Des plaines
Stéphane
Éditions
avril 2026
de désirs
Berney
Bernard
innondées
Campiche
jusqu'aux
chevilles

...

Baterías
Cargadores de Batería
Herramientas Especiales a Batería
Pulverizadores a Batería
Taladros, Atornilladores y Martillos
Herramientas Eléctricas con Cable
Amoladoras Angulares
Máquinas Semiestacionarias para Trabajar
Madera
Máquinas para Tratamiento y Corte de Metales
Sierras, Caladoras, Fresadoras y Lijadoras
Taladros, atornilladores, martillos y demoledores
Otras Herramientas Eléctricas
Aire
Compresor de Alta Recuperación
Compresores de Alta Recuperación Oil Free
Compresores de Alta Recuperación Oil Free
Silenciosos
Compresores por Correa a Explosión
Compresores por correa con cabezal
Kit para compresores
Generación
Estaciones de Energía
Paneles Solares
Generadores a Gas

_Directive_:
Retype only the stretch of lines above starting at the one with "Silenciosos" and stopping at the one with "Generadores a Gas", exactly as written, with both kept.

_Your response_:
Silenciosos
Compresores por Correa a Explosión
Compresores por correa con cabezal
Kit para compresores
Generación
Estaciones de Energía
Paneles Solares
Generadores a Gas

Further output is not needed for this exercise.